# TASK STATEMENT:
Count the lines below with the string "each" in them. Only the number should be given.

# DATA FOR THIS TASK:
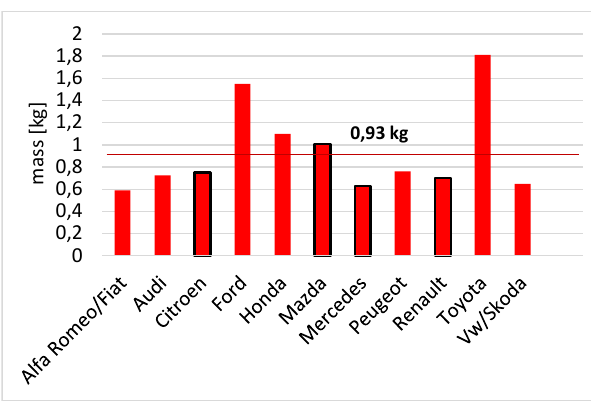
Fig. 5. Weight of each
* * *
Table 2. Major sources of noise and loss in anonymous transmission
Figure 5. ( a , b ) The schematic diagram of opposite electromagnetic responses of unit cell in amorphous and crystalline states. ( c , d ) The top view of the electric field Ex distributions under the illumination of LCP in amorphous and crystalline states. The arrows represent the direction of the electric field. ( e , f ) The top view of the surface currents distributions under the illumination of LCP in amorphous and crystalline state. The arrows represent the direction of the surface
--
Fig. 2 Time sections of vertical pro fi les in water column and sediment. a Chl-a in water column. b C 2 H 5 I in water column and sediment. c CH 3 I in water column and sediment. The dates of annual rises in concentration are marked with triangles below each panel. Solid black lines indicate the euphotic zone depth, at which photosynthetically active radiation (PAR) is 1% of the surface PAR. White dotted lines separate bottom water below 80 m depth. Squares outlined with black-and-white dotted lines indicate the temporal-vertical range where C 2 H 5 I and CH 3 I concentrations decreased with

# RESULT OF THE EXERCISE:
2